En tant qu’État autoritaire avec un bilan désastreux en matière de droits de l’homme, l’Égypte a du mal à se présenter comme partenaire régional indispensable pour l’Occident.

Ne prenant pas position dans le contexte de la guerre en Ukraine et maintenant des relations avec le régime d’Assad en Syrie tout en réprimant toute forme de société civile sur le plan national, l’Égypte a montré sa volonté ces dernières années de se présenter comme négociateur à part entière dans la région.

Ici, le Qatar a été un multiplicateur de force important pour l’Égypte, en particulier à Gaza.

Le Qatar, qui s’engagé dans une politique plus activiste face au Printemps arabe depuis l’arrivée au pouvoir en 2013 du cheikh Tamim ben Hamad al-Thani, s’est souvenu de qu’il fait le mieux : rassembler des acteurs improbables pour servir de médiateurs à des solutions politiques dans des conflits violents.

C’est en cela que le Qatar est devenu particulièrement attractif pour l’Égypte. L’approche équilibrée du Qatar vis-à-vis de la région depuis l’apogée du Printemps arabe a transformé l’État du Golfe aux yeux du Caire : de menace pour la sécurité du régime à négociateur pragmatique dont les réseaux peuvent faire avancer les intérêts régionaux de l’Égypte. 
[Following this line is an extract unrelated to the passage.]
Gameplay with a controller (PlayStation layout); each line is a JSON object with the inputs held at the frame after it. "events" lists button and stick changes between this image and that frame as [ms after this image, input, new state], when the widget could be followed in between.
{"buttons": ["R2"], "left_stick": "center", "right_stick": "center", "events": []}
Crainte d’une contagion de l’instabilité

Il demeure des différences idéologiques à l’égard de la position anti-autoritaire du Qatar, ainsi que l’approche plus inclusive de Doha face à l’engagement multipartite. Mais en ce qui concerne la Libye, l’approche multilatérale plutôt quiétiste du Qatar depuis 2014 semble offrir un degré de pragmatisme nécessaire pour assurer les intérêts égyptiens.

L’équidistance de Doha entre le Caire et Ankara permet au Qatar de jouer un rôle de médiateur dans ce qui était une division est-ouest en Libye, laquelle a dégénéré ces dernières années en conflit prolongé et multipolaire plus limité aux lignes idéologiques. 

Des combattants fidèles au gouvernement d’union libyen photographiés à Tripoli après des affrontements entre groupes rivaux, le 27 août 2022 (AFP)
Des combattants fidèles au gouvernement d’union libyen photographiés à Tripoli après des affrontements entre groupes rivaux, le 27 août 2022 (AFP)

C’est là que l’establishment militaire égyptien pourrait avoir réévalué la situation sécuritaire en Libye, après les violents affrontements à Tripoli il y a quelques semaines qui ont ramené le pays au bord de la guerre civile.

Pendant des années, l’Égypte a investi dans les infrastructures contre-révolutionnaires que les Émirats arabes unis ont aidé à mettre en place dans l’Est de la Libye.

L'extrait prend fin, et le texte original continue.